La vallée va en se resserrant jusqu'à Saint-Christophe-en-Oisans et ses hameaux, perdus dans la haute végétation qui succède à l'agriculture. Au bout de la route ce sera la Bérarde. Pendant le long hiver le hameau n'abrite qu'une seule personne. L'été, c'est à partir de là que les sentiers rayonnent pour la randonnée et l'accès aux refuges, seules présences d'habitat dans un rayon de plus de 10 kilomètres.

La route de la Bérarde, comme toutes celles des vallées alpines les plus élevées, appelle les soins attentifs que mérite tout grand motif de paysage. Dans un site aussi naturel et sauvage, elle appelle le plus grand respect pour les motifs de naturalité parmi lesquels elle se fraie un passage.

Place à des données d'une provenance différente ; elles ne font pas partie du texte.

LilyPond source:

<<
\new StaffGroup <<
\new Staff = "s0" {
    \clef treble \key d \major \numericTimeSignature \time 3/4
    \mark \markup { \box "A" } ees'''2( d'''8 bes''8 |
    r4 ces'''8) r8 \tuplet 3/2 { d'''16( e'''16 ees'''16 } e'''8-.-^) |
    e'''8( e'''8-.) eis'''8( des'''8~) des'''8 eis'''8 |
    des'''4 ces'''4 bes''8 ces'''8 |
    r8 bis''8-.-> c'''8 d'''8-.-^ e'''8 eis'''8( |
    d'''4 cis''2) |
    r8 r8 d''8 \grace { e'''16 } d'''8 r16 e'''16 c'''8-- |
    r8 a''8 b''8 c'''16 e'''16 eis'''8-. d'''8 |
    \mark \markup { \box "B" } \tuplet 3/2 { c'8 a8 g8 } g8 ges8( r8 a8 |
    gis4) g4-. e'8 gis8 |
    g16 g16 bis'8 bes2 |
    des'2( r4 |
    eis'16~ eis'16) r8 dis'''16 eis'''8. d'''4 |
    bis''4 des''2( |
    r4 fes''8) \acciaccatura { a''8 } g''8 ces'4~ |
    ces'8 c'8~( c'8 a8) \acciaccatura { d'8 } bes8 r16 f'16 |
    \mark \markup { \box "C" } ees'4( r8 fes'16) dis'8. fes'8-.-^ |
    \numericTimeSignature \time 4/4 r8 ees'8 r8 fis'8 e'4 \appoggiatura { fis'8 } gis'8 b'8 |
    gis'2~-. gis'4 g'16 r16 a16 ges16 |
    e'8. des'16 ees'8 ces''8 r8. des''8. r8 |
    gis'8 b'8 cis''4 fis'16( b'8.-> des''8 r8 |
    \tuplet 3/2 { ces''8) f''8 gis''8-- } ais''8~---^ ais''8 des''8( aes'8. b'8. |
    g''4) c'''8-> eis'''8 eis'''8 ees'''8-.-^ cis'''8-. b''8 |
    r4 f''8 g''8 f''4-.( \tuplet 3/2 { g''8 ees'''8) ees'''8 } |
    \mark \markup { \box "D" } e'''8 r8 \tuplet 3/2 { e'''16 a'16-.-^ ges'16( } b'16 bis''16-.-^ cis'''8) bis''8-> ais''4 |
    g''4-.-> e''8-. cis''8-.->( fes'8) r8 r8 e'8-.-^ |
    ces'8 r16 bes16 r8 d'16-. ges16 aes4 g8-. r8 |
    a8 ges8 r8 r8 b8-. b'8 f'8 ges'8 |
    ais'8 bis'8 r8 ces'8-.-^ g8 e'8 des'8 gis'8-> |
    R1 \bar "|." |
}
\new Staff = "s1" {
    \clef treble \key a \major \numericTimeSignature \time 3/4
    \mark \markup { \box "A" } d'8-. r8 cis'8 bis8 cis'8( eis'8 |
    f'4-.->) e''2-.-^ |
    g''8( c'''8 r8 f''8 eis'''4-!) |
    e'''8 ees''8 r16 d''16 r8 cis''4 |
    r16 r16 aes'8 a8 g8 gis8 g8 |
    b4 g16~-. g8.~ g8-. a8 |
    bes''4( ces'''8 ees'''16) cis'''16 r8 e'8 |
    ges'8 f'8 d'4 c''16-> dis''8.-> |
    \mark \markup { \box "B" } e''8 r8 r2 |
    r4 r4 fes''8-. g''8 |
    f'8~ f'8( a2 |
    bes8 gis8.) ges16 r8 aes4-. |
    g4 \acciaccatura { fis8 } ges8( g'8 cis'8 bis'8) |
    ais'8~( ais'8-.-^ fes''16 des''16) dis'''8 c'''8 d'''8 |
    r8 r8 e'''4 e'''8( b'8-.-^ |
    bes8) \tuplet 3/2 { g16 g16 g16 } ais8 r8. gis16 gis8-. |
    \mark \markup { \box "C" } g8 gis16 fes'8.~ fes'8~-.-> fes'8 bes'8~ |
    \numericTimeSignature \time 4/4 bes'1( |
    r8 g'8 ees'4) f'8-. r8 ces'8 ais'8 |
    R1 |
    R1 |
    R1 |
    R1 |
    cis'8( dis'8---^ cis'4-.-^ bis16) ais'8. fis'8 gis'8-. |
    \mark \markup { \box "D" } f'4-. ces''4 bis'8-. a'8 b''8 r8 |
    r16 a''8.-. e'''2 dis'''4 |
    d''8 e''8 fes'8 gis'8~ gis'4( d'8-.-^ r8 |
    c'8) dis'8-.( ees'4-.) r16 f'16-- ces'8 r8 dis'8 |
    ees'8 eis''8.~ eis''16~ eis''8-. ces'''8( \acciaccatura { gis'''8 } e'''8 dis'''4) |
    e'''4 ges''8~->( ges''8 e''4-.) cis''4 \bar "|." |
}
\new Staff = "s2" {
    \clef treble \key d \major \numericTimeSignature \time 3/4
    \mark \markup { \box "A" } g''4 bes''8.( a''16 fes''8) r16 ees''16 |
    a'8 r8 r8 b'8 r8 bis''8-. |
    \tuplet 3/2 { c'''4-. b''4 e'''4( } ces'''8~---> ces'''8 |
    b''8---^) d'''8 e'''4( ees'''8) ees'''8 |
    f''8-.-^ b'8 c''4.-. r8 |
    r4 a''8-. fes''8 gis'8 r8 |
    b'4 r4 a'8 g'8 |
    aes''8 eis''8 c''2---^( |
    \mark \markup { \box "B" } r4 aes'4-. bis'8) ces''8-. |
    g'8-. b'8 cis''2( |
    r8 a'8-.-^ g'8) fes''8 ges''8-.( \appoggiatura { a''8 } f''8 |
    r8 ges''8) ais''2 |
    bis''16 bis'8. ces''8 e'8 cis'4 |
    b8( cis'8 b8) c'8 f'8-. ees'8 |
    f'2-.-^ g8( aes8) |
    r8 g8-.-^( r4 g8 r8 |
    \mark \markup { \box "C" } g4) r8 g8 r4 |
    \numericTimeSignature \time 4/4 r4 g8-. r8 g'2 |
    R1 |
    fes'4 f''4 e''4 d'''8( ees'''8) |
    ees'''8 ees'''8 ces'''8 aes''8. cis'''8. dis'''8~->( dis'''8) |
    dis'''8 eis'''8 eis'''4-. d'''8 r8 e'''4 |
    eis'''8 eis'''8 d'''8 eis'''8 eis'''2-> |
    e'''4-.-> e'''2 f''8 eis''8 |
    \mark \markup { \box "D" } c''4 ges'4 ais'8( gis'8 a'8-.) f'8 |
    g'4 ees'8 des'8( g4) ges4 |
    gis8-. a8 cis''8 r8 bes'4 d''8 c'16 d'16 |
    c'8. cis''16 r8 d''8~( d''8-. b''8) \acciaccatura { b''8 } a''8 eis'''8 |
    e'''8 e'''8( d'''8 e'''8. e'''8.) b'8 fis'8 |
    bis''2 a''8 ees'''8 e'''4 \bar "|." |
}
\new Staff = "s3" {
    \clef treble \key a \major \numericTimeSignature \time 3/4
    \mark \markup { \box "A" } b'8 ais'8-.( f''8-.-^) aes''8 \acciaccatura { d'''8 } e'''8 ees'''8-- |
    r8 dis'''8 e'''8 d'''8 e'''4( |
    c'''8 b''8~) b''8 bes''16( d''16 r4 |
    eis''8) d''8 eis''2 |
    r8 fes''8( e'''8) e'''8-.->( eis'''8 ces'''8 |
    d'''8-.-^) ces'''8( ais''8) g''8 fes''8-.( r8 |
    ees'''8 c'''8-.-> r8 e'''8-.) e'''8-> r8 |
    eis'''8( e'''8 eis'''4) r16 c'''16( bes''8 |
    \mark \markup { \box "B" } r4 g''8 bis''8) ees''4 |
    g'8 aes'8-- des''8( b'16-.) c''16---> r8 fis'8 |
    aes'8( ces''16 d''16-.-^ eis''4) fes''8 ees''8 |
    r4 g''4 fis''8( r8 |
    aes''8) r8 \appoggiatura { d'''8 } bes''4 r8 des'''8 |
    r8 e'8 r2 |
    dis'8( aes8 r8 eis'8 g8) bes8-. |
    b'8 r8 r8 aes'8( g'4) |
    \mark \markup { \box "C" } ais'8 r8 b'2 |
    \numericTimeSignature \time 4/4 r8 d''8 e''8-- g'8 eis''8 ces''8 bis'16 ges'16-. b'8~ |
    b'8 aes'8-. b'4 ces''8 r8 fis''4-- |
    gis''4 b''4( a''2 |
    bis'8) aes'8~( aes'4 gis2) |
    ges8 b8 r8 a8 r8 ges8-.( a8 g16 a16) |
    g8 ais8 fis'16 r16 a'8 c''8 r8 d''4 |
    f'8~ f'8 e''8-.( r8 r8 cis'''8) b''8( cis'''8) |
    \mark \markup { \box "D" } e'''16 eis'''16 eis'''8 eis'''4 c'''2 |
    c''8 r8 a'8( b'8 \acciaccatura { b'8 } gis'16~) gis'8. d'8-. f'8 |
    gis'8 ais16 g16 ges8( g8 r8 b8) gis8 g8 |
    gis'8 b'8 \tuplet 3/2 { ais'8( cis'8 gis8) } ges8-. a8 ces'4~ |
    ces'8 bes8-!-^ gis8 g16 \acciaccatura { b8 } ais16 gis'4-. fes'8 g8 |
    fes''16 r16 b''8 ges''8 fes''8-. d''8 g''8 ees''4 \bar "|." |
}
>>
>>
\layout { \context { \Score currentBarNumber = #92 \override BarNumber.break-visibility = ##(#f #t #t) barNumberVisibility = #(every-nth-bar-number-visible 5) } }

Toute atteinte non justifiée ou mal cicatrisée à ces motifs signifie toujours une banalisation d'autant plus dommageable que les vues sur d'autres mises en scène sont la plupart du temps très réduites du fait de l'étroitesse de la vallée.
On portera également une grande attention au calibrage de la chaussée et des élargissements nécessaires aux garages temporaires. Vouloir faire de cette route un boulevard serait un contresens dans un contexte où les difficultés font partie des enjeux d'accès aux immensités ouvertes de la haute montagne.